--- begin INFORMATION GIVEN ---

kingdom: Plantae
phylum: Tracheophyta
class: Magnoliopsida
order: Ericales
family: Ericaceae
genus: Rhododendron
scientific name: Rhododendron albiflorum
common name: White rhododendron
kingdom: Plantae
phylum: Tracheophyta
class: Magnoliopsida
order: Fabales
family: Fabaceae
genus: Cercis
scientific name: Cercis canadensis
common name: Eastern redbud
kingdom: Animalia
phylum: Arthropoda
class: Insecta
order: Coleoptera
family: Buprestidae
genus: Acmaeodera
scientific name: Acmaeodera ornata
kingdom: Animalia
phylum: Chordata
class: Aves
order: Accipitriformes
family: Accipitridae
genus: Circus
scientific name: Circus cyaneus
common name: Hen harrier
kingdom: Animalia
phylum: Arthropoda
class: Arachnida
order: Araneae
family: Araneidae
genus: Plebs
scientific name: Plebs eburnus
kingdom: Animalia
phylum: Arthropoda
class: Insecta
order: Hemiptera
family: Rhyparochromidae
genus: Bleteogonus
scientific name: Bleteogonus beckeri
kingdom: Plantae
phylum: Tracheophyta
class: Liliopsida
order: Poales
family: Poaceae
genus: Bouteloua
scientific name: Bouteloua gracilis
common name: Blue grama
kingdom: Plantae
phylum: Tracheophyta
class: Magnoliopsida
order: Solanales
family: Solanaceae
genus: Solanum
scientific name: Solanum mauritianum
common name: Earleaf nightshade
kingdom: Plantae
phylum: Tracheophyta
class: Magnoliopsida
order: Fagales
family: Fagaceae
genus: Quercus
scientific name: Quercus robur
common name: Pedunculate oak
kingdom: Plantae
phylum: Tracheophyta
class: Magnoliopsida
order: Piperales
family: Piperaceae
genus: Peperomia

--- end INFORMATION GIVEN ---

#### EXERCISE:
Rename "phylum" to "division" in the listing, starting at the line containing "scientific name: Cercis canadensis" and ending at the line containing "class: Aves". Rewrite only those lines and keep all other text unchanged.

#### THE RESPONSE:
scientific name: Cercis canadensis
common name: Eastern redbud
kingdom: Animalia
division: Arthropoda
class: Insecta
order: Coleoptera
family: Buprestidae
genus: Acmaeodera
scientific name: Acmaeodera ornata
kingdom: Animalia
division: Chordata
class: Aves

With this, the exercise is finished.